Important quotes from ‘Sive’ Act 1 Scene 3

The importance of learning quotes from a play can never be underestimated so here are some of the key quotes from Act 1 Scene 3 to help you along your way.

‘Ah, the back o’ my hand to you for an oul’ hag! There is no good in you – alluding and criticising always. Children bring nothing but misfortune. Didn’t you see your own – the good end they came to. The gall of you, condemning me for my lack of child.’
Mena to Nanna

‘Thanking me from the heart, she should be, the fine match I am making for her. Putting myself out to place her in a gentleman’s house.’
Mena to Nanna, about Sive

‘Dacent poor people with no home of their own.

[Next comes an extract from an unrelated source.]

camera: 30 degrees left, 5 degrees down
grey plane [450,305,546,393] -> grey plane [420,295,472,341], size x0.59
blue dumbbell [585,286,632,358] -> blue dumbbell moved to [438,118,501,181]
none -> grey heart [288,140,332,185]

Good friends when they are needed.’
Nanna to Thomasheen and Mena, about Pats and Carthalawn

‘Will ye look at the appearance of them! A short leg and a half-fool! Two with the one word, goin’ around with their songs, frightenin’ half the country. Go on away to yeer smelly caravan and not be disgustin’ respectable people!’
Thomasheen to Pats and Carthalawn

‘The people are saying that it is a strange match that a young girl who is at the start of her days should marry an old man who is at the end of his. They say he is struggling to keep the spark of life inside him. They say she is the flower of the parish.’
Pats to Mena

‘The devil’s work is what it is!’
Nanna to Mena

‘I’m listenin’g to you, Thomasheen Seán Rua and I’m watching you and I’m telling you what you are. You are the bladder of a pig, the snout of a sow; you are the leavings of a hound, the sting of a wasp. You will die roaring. Carthalawn! Your best! Your almighty best!’
Pats to Thomasheen

‘You are a lone woman with your husband feeding worms in his trench. You have terrible gumption with no one to back you.’
Thomasheen to Nanna

‘Little your son cares about you. Long ago you should have been put in your place.’
Mena to Nanna

‘There is a hatchery of sin in this house.’
Nanna to the fire

‘I will strike you. [Full of venom] I will take the head from your shoulders.’
Mena to Nanna

‘Think about the handling of thousands and the fine clothes and perfumery. Think of the hundreds of pounds in creamery cheques that will come in the door to you and the servant boy and the servant girl falling all over you for fear you might dirty your hands with work.’
Mena to Sive

‘Please, please . . . you don’t know what you are saying. How can you ask me such a thing?
Sive to Mena

‘Will you picture yourself off to the chapel every Sunday in your motor car with your head in the air and you giving an odd look out of the window at the  poor oinseachs in their donkey-and-cars and their dirty oul’ shawls and their faces yellow and thin with the dirt by them. Will you thank God that you won’t be for the rest of your days working for the bare bite and sup like the poor women of these parts.’
Mena to Sive

‘It is time you were told, my girl. You are a bye-child, a common bye-child – a bastard!’
Mena to Sive

‘You will sleep with that woman no longer. [She flings the schoolbag across the room.] There will be no more school for you. School is a place for schoolmasters and children. Every woman will come to the age when she will have a mind for a room of her own. I mind when I was a child, when I was a woman, there were four sisters of us in the one room. There was no corner of the bed we could call our own. We used to sit in the night talking and thieving and wondering where the next ha’penny would come from or thinking would it ever come to our turn to meet a boy that we might go with, and be talking with and maybe make a husband out of. We would kill [vexed]. We would beg, borrow or steal. We would fire embers of fire at the devil to leave the misery of our own house behind us, to make a home with a man, any man that would show four walls to us for his time in the world. [In a voice of warning] Take no note of the man who has nothing to show for himself, who will be full of rameish and blather, who would put wings on ould cows for you but has no place to make a marriage bed for you. Take heed  of a man with property. He will stand over his promise. He will keep the good word for you because he has the keeping of words . . . Now go to the room and be sure to think of what I said.’